Cerchi, semicerchi, corse in tondo che rappresentato astrattamente crescita e mutazione dei personaggi diventano un tema ricorrente nell’opera e si impongono come metafora di una continuità della vita e della morte in una presenza perpetua delle cose che sembrano ricordare al creatore ed alla creatura la natura perversa dell’esperimento di Frankenstein. Il cerchio della vita diventa la costante anche nella regia audiovisiva che sfrutta la geometria della scena esaltandola nelle inquadrature così come nei movimenti di camera o nelle scelte del montaggio. Il cerchio così ostentato diventa quindi una metafora continua del ventre materno, la placenta che genera la creatura e a cui la creatura vorrebbe perpetuamente tornare, una condizione di tormento e desiderio, che riemerge tanto nella regia fisica che in quella filmata attraverso ad esempio le inquadrature delle pose fetali della creatura, una condizione a cui il personaggio ritorna dopo ogni esplosione emozionale sulla scena.
La creatura è raccontata come un bambino nel corpo mostruoso di un uomo assemblato con pezzi provenienti da vari cadaveri. Un bambino che impara a camminare, a parlare, a nutrirsi e a comprendere cosa sia il mondo in cui vive.
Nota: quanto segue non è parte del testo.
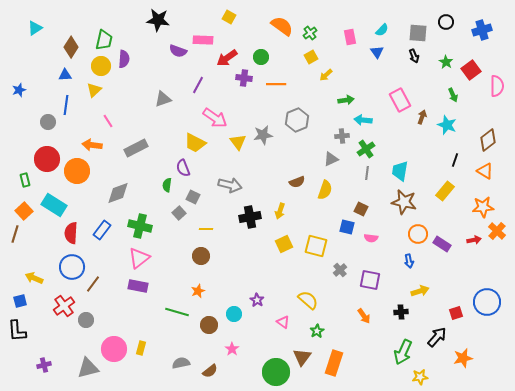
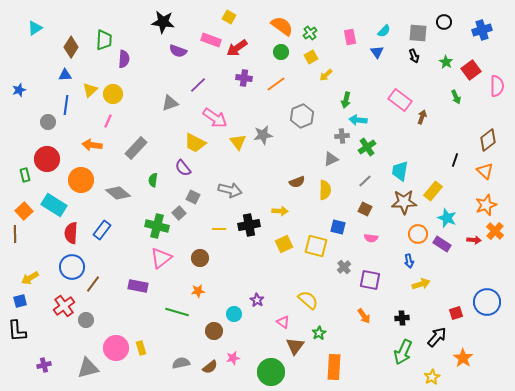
black star at (158, 20): moved 5 px right, 2 px down
black circle at (446, 22): moved 2 px left
cyan semicircle at (382, 30): moved 2 px right, 1 px down
green trapezoid at (104, 40): rotated 10 degrees counterclockwise
pink rectangle at (203, 40): moved 8 px right; rotated 18 degrees clockwise
green circle at (261, 57): moved 20 px right, 5 px up
red arrow at (227, 58): moved 10 px right, 10 px up
yellow circle at (101, 66): moved 12 px right, 28 px down
orange line at (276, 84): rotated 36 degrees counterclockwise
purple line at (198, 85): rotated 18 degrees clockwise
yellow triangle at (94, 90): moved 4 px left
green arrow at (453, 95): moved 3 px right, 2 px down
gray triangle at (163, 99): moved 7 px right, 4 px down
green arrow at (346, 100): rotated 112 degrees clockwise
pink rectangle at (400, 100): rotated 25 degrees counterclockwise
gray hexagon at (297, 120): moved 5 px right, 4 px up
cyan arrow at (363, 120): moved 5 px left
pink line at (108, 121): rotated 56 degrees clockwise
cyan star at (447, 125): moved 93 px down
gray rectangle at (136, 148): rotated 20 degrees counterclockwise
green cross at (366, 149): moved 1 px right, 2 px up
purple semicircle at (183, 168): rotated 18 degrees counterclockwise
orange circle at (77, 171): moved 4 px right, 9 px down
orange triangle at (485, 171): rotated 12 degrees clockwise
gray line at (367, 173): moved 2 px left, 8 px down; rotated 40 degrees clockwise
green rectangle at (25, 180): moved 5 px up
green semicircle at (167, 185): moved 14 px left, 5 px up
gray arrow at (230, 185): moved 5 px down
yellow semicircle at (325, 190): rotated 18 degrees counterclockwise
yellow rectangle at (445, 191): moved 12 px left
gray diamond at (118, 193): rotated 60 degrees clockwise
brown star at (404, 202): rotated 15 degrees counterclockwise
orange star at (483, 207): moved 3 px right, 2 px up; rotated 15 degrees counterclockwise
brown square at (361, 209): moved 4 px right
yellow arrow at (280, 211): rotated 105 degrees counterclockwise
black cross at (250, 217): moved 1 px left, 8 px down
green cross at (140, 226): moved 17 px right
blue square at (347, 227): moved 9 px left
yellow line at (206, 229): moved 13 px right
orange cross at (497, 231): moved 2 px left
brown line at (15, 234): rotated 18 degrees counterclockwise
red arrow at (474, 240): rotated 16 degrees clockwise
brown circle at (201, 256): moved 1 px left, 2 px down
pink triangle at (139, 258): moved 22 px right
gray cross at (340, 270): moved 4 px right, 3 px up
yellow arrow at (34, 278): moved 4 px left; rotated 54 degrees counterclockwise
orange star at (198, 291): rotated 16 degrees clockwise
yellow arrow at (420, 291): moved 1 px right, 7 px up
black cross at (401, 312): moved 1 px right, 6 px down
brown circle at (209, 325): moved 5 px right, 6 px down
green star at (317, 331): moved 2 px right, 2 px down
yellow rectangle at (141, 348): rotated 32 degrees counterclockwise
pink circle at (114, 349): moved 2 px right, 1 px up
pink star at (232, 349): moved 1 px right, 9 px down; rotated 24 degrees clockwise
brown triangle at (302, 357): moved 7 px left, 11 px up
orange star at (463, 358): rotated 24 degrees counterclockwise
orange rectangle at (334, 363): moved 4 px down; rotated 15 degrees counterclockwise
brown semicircle at (210, 371): moved 4 px up
green circle at (276, 372): moved 5 px left
yellow star at (420, 377): moved 12 px right; rotated 21 degrees counterclockwise
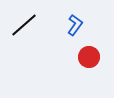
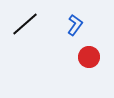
black line: moved 1 px right, 1 px up
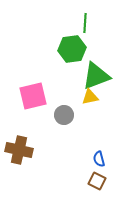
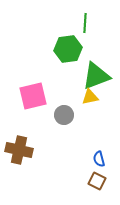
green hexagon: moved 4 px left
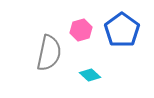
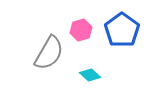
gray semicircle: rotated 18 degrees clockwise
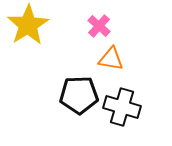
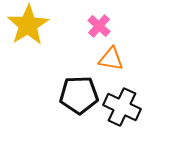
black cross: rotated 9 degrees clockwise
Agli occhi degli uomini il bambino è solo un mostro orribile da percuotere e cacciare, da cui fuggire o da prendere a pietrate per allontanarlo con repellenza, obbligando così lo spettatore a interrogarsi su chi sia il vero mostro, se il bambino creato fuori dalla natura o se gli uomini che vedono in lui solo, appunto, un mostro.
Dear e Boyle riscrivono Shelley puntando sulla visione freudiana della crescita dell’individuo: nelle pulsioni e nelle invidie troviamo il figlio che si confronta con il padre, che lo contrasta, lo emula o che lo venera in un percorso continuo di crescita, tormento e confronto che eleva questo Frankenstein oltre la media delle sue canoniche riduzioni. Forse dietro alla scelta di sdoppiare la creatura ed il creatore si nasconde la volontà di creare uno specchio, un luogo invisibile dove le due coscienze si confrontano con i loro segreti, dove il figlio si specchia nel padre e viceversa ed entrambi non possono più nascondersi, obbligati a guardarsi nello specchio fra l’uomo ed il mostro.